### Given information
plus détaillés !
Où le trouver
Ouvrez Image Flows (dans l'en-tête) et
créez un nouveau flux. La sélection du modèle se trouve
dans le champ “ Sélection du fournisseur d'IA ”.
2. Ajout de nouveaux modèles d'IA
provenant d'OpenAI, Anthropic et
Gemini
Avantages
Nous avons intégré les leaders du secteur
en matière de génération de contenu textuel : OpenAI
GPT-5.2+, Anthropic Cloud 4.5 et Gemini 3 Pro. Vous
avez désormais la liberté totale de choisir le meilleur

...

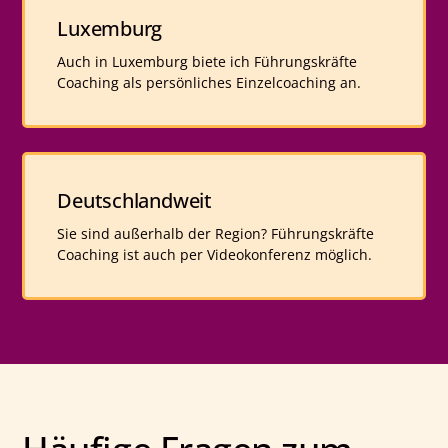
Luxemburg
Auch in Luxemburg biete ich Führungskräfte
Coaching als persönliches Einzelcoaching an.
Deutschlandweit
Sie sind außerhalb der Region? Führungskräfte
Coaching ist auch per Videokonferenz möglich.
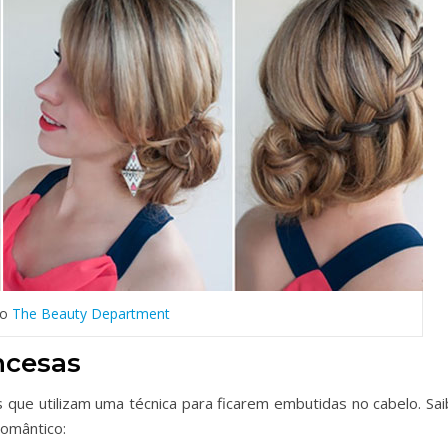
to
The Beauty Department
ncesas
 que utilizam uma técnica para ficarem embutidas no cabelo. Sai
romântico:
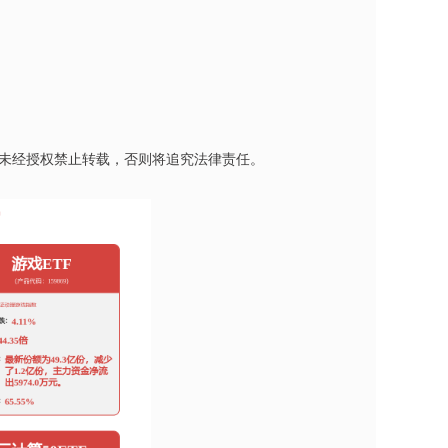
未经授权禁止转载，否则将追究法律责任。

### Work to be completed
Pull every line containing "Luxemburg" from the material above.

### Output of the exercise
Luxemburg
Auch in Luxemburg biete ich Führungskräfte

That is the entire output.